* _DATA RECORDS_:
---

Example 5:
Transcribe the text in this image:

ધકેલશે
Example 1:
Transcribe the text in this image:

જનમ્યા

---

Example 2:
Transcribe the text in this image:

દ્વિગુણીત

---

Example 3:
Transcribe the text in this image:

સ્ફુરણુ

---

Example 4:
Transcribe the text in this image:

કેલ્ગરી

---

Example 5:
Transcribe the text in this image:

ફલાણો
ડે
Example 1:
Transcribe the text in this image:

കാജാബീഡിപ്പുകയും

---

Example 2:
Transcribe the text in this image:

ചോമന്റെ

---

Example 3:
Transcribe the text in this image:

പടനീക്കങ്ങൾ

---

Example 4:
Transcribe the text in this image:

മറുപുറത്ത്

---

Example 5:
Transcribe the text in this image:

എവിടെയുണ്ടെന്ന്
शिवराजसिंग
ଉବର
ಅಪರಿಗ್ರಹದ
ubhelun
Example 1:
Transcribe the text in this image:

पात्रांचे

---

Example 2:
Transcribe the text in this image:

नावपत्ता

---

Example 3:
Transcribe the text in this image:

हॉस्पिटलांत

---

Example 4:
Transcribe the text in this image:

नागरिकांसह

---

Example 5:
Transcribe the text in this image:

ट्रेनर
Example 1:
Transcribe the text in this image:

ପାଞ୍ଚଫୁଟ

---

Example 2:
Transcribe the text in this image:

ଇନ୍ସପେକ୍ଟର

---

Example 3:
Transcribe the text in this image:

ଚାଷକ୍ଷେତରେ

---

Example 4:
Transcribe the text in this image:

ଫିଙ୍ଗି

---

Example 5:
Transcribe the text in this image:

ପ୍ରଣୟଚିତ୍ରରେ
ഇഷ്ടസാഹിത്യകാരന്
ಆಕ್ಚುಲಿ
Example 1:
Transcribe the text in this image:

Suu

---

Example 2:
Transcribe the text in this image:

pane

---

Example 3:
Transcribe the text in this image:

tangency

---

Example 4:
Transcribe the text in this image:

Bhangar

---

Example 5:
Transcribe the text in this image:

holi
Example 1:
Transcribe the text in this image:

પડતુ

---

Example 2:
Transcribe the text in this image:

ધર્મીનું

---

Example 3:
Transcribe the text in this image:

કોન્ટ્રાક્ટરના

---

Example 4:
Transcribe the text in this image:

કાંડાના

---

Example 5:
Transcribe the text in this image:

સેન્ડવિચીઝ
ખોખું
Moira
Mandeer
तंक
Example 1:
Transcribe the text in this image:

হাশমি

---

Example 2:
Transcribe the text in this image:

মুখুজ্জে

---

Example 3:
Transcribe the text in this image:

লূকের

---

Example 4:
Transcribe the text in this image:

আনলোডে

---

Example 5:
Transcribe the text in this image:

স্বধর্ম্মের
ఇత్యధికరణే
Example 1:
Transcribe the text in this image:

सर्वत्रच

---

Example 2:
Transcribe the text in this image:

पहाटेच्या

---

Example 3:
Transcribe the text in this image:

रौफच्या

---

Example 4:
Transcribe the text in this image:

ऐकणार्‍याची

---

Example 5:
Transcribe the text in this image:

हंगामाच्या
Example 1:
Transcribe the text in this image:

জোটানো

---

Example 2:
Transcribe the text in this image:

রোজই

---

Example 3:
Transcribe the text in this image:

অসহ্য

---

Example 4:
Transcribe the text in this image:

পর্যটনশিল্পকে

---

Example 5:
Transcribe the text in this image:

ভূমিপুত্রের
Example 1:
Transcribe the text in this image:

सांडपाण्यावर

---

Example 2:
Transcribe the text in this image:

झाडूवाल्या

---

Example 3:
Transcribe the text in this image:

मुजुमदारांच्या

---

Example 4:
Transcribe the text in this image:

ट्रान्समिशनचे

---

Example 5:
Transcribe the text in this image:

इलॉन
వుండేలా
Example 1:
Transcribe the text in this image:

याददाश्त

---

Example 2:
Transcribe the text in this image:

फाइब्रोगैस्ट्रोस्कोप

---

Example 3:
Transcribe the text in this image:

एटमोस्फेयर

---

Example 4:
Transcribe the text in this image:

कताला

* _EXERCISE PROMPT_:
After reading the entries, reproduce every one of them exactly.

* _YOUR SOLUTION_:
---

Example 5:
Transcribe the text in this image:

ધકેલશે
Example 1:
Transcribe the text in this image:

જનમ્યા

---

Example 2:
Transcribe the text in this image:

દ્વિગુણીત

---

Example 3:
Transcribe the text in this image:

સ્ફુરણુ

---

Example 4:
Transcribe the text in this image:

કેલ્ગરી

---

Example 5:
Transcribe the text in this image:

ફલાણો
ડે
Example 1:
Transcribe the text in this image:

കാജാബീഡിപ്പുകയും

---

Example 2:
Transcribe the text in this image:

ചോമന്റെ

---

Example 3:
Transcribe the text in this image:

പടനീക്കങ്ങൾ

---

Example 4:
Transcribe the text in this image:

മറുപുറത്ത്

---

Example 5:
Transcribe the text in this image:

എവിടെയുണ്ടെന്ന്
शिवराजसिंग
ଉବର
ಅಪರಿಗ್ರಹದ
ubhelun
Example 1:
Transcribe the text in this image:

पात्रांचे

---

Example 2:
Transcribe the text in this image:

नावपत्ता

---

Example 3:
Transcribe the text in this image:

हॉस्पिटलांत

---

Example 4:
Transcribe the text in this image:

नागरिकांसह

---

Example 5:
Transcribe the text in this image:

ट्रेनर
Example 1:
Transcribe the text in this image:

ପାଞ୍ଚଫୁଟ

---

Example 2:
Transcribe the text in this image:

ଇନ୍ସପେକ୍ଟର

---

Example 3:
Transcribe the text in this image:

ଚାଷକ୍ଷେତରେ

---

Example 4:
Transcribe the text in this image:

ଫିଙ୍ଗି

---

Example 5:
Transcribe the text in this image:

ପ୍ରଣୟଚିତ୍ରରେ
ഇഷ്ടസാഹിത്യകാരന്
ಆಕ್ಚುಲಿ
Example 1:
Transcribe the text in this image:

Suu

---

Example 2:
Transcribe the text in this image:

pane

---

Example 3:
Transcribe the text in this image:

tangency

---

Example 4:
Transcribe the text in this image:

Bhangar

---

Example 5:
Transcribe the text in this image:

holi
Example 1:
Transcribe the text in this image:

પડતુ

---

Example 2:
Transcribe the text in this image:

ધર્મીનું

---

Example 3:
Transcribe the text in this image:

કોન્ટ્રાક્ટરના

---

Example 4:
Transcribe the text in this image:

કાંડાના

---

Example 5:
Transcribe the text in this image:

સેન્ડવિચીઝ
ખોખું
Moira
Mandeer
तंक
Example 1:
Transcribe the text in this image:

হাশমি

---

Example 2:
Transcribe the text in this image:

মুখুজ্জে

---

Example 3:
Transcribe the text in this image:

লূকের

---

Example 4:
Transcribe the text in this image:

আনলোডে

---

Example 5:
Transcribe the text in this image:

স্বধর্ম্মের
ఇత్యధికరణే
Example 1:
Transcribe the text in this image:

सर्वत्रच

---

Example 2:
Transcribe the text in this image:

पहाटेच्या

---

Example 3:
Transcribe the text in this image:

रौफच्या

---

Example 4:
Transcribe the text in this image:

ऐकणार्‍याची

---

Example 5:
Transcribe the text in this image:

हंगामाच्या
Example 1:
Transcribe the text in this image:

জোটানো

---

Example 2:
Transcribe the text in this image:

রোজই

---

Example 3:
Transcribe the text in this image:

অসহ্য

---

Example 4:
Transcribe the text in this image:

পর্যটনশিল্পকে

---

Example 5:
Transcribe the text in this image:

ভূমিপুত্রের
Example 1:
Transcribe the text in this image:

सांडपाण्यावर

---

Example 2:
Transcribe the text in this image:

झाडूवाल्या

---

Example 3:
Transcribe the text in this image:

मुजुमदारांच्या

---

Example 4:
Transcribe the text in this image:

ट्रान्समिशनचे

---

Example 5:
Transcribe the text in this image:

इलॉन
వుండేలా
Example 1:
Transcribe the text in this image:

याददाश्त

---

Example 2:
Transcribe the text in this image:

फाइब्रोगैस्ट्रोस्कोप

---

Example 3:
Transcribe the text in this image:

एटमोस्फेयर

---

Example 4:
Transcribe the text in this image:

कताला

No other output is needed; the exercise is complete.